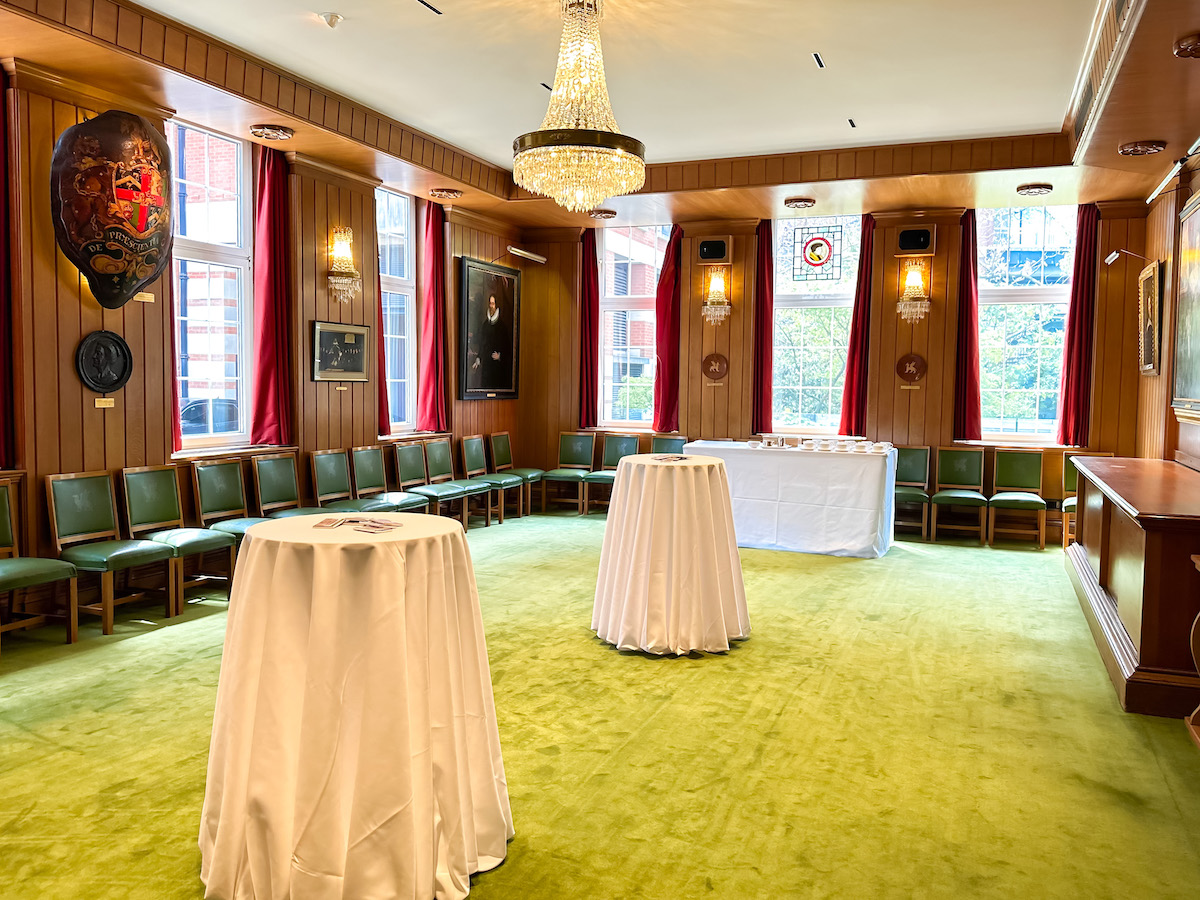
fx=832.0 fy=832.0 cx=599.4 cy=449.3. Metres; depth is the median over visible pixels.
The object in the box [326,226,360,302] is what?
wall sconce
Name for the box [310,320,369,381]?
framed picture
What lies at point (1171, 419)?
right wall
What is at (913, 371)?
round plaque
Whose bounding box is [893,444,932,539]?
chair
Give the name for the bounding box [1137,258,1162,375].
framed picture
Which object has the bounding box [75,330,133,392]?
plaque
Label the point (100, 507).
chair
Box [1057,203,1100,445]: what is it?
red curtain
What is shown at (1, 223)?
red curtain
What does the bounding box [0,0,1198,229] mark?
ceiling
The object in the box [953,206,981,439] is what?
red curtain
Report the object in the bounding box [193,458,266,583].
chair
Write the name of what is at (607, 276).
window
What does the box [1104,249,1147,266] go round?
picture light
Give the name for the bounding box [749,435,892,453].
tableware
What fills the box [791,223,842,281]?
stained glass panel
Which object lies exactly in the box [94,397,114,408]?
wall label
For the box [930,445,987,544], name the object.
chair
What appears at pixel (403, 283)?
window
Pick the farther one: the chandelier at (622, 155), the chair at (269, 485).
the chair at (269, 485)
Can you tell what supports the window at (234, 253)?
in the left wall at (93, 409)
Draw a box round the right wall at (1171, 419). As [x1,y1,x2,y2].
[1137,149,1199,468]
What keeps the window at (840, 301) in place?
in the back wall at (930, 442)
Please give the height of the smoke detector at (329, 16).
0.050 m
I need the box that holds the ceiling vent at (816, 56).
[811,52,824,68]
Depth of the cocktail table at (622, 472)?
4.40 m
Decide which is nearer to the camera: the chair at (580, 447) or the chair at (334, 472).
the chair at (334, 472)
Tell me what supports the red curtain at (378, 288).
attached to the left wall at (93, 409)
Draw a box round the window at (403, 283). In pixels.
[376,182,417,433]
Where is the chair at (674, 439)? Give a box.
[648,434,688,455]
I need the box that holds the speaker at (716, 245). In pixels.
[697,237,730,262]
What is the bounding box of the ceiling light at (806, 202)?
[784,197,815,209]
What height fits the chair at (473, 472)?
0.896 m
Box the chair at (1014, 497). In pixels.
[986,447,1047,548]
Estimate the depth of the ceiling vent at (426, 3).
4.58 m
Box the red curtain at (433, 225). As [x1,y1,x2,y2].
[417,200,448,433]
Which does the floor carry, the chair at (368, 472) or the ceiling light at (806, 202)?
the chair at (368, 472)
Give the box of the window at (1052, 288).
[974,202,1077,443]
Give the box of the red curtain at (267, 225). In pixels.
[250,144,293,446]
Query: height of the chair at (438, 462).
0.894 m
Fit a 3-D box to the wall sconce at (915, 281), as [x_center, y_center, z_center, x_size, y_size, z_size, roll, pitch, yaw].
[3.177,-1.588,8.425,0.326,0.621,0.305,2,4,23]
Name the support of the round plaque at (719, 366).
attached to the back wall at (930, 442)
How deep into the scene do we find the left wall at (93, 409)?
5.46 m
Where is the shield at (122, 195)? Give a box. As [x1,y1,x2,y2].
[49,107,174,308]
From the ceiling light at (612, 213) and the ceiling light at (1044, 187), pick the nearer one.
the ceiling light at (1044, 187)
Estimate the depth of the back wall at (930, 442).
8.65 m
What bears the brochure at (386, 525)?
on the cocktail table at (254, 535)
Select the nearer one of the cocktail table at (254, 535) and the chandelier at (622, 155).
the cocktail table at (254, 535)
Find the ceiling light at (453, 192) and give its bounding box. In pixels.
[429,187,462,199]
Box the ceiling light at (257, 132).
[249,124,294,140]
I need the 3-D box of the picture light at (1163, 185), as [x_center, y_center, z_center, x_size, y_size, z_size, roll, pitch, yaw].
[3.908,-1.884,5.564,0.202,0.218,0.933,2,4,23]
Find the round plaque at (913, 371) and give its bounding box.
[896,352,927,386]
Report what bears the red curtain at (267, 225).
attached to the left wall at (93, 409)
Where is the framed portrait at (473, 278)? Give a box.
[458,254,521,399]
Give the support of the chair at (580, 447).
on the floor
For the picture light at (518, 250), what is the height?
0.160 m
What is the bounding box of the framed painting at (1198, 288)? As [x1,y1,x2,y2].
[1172,183,1199,420]
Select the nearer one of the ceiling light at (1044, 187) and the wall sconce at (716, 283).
the ceiling light at (1044, 187)
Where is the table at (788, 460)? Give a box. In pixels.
[686,439,896,558]
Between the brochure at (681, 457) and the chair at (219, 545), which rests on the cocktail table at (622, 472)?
the brochure at (681, 457)
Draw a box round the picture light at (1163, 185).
[1147,143,1198,202]
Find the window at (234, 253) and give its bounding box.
[170,117,254,449]
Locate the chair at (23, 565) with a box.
[0,478,79,653]
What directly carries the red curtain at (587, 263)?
attached to the back wall at (930, 442)
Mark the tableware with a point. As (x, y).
(870, 447)
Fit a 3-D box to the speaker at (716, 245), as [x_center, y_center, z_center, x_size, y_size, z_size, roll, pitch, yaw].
[1.243,-2.152,9.004,0.354,0.270,0.155,2,4,23]
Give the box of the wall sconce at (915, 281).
[896,261,930,323]
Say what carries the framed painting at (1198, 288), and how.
attached to the right wall at (1171, 419)
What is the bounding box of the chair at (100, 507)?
[46,470,179,635]
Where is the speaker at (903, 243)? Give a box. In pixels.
[896,225,934,254]
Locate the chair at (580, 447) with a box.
[545,430,597,514]
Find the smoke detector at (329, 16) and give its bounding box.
[319,12,343,27]
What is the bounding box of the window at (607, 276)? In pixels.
[597,223,666,429]
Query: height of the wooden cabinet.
0.889 m
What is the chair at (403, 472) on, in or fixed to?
on the floor
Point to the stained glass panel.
(816, 245)
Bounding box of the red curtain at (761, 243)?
[751,220,772,434]
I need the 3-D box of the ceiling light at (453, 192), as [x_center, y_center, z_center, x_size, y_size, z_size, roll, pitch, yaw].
[-1.489,-2.494,8.103,0.292,0.070,0.290,2,4,23]
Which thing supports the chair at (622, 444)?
on the floor
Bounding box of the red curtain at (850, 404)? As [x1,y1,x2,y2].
[839,211,875,436]
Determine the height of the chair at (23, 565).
0.867 m
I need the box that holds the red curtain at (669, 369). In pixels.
[652,224,683,431]
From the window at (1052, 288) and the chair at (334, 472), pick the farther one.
the window at (1052, 288)
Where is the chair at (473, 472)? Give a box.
[460,434,509,524]
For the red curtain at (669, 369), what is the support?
attached to the back wall at (930, 442)
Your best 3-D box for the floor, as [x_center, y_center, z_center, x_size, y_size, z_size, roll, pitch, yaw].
[0.123,1.124,4.148,6.255,0.113,9.730,2,4,23]
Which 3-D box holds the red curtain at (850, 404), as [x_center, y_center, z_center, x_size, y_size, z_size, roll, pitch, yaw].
[2.703,-1.339,8.636,0.300,2.316,0.147,2,4,23]
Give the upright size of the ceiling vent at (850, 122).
0.015 m
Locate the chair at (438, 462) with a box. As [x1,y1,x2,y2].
[421,439,477,522]
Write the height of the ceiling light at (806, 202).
0.069 m
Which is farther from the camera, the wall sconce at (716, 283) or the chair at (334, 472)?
the wall sconce at (716, 283)
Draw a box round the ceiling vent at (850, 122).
[847,118,856,128]
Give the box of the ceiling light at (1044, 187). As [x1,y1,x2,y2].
[1016,183,1053,196]
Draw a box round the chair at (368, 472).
[350,444,426,513]
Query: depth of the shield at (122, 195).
4.97 m
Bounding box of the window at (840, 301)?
[769,214,858,436]
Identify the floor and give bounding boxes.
[0,513,1199,899]
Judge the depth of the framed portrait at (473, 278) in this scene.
9.18 m
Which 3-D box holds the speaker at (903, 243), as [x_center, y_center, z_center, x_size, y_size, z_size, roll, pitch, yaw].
[3.137,-2.080,8.262,0.347,0.281,0.119,2,4,23]
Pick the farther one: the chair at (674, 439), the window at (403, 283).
the chair at (674, 439)
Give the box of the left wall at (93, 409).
[0,51,524,599]
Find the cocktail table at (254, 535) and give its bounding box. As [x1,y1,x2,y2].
[200,512,511,899]
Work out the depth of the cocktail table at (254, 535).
2.18 m
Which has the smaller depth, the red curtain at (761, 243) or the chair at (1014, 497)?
the chair at (1014, 497)
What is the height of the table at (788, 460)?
0.881 m
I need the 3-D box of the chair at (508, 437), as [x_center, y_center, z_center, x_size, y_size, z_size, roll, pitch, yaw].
[-0.932,0.271,9.360,0.527,0.900,0.500,2,4,23]
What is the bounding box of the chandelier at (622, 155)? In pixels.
[513,1,645,212]
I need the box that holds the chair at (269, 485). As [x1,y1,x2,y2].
[251,454,328,519]
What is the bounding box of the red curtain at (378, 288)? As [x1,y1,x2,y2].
[373,209,390,431]
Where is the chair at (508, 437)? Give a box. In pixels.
[491,431,543,515]
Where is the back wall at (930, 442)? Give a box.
[524,195,1150,538]
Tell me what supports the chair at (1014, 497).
on the floor
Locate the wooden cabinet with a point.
(1101, 560)
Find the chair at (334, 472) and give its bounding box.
[307,448,382,513]
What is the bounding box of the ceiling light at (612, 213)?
[588,208,616,219]
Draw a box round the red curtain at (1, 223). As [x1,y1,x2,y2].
[0,62,15,467]
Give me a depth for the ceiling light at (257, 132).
6.04 m
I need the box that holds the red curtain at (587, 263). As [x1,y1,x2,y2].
[579,228,599,428]
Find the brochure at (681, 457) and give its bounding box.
[652,454,688,462]
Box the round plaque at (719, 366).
[701,351,729,385]
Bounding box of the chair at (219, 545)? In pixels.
[125,462,234,610]
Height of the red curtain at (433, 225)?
2.361 m
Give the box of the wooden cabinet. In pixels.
[1065,456,1199,718]
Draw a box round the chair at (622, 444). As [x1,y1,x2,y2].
[583,434,641,513]
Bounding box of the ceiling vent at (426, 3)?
[416,0,441,14]
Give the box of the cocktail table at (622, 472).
[589,455,750,656]
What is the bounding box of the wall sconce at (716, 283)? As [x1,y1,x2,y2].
[701,267,731,324]
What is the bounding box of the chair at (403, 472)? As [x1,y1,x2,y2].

▶ _What you should do_
The required output is the lines from the one holding "Give the box of the cocktail" through the last line of the entries above, copied exactly.

▶ _Exercise result_
Give the box of the cocktail table at (622, 472).
[589,455,750,656]
What is the bounding box of the wall sconce at (716, 283)? As [x1,y1,x2,y2].
[701,267,731,324]
What is the bounding box of the chair at (403, 472)? As [x1,y1,x2,y2].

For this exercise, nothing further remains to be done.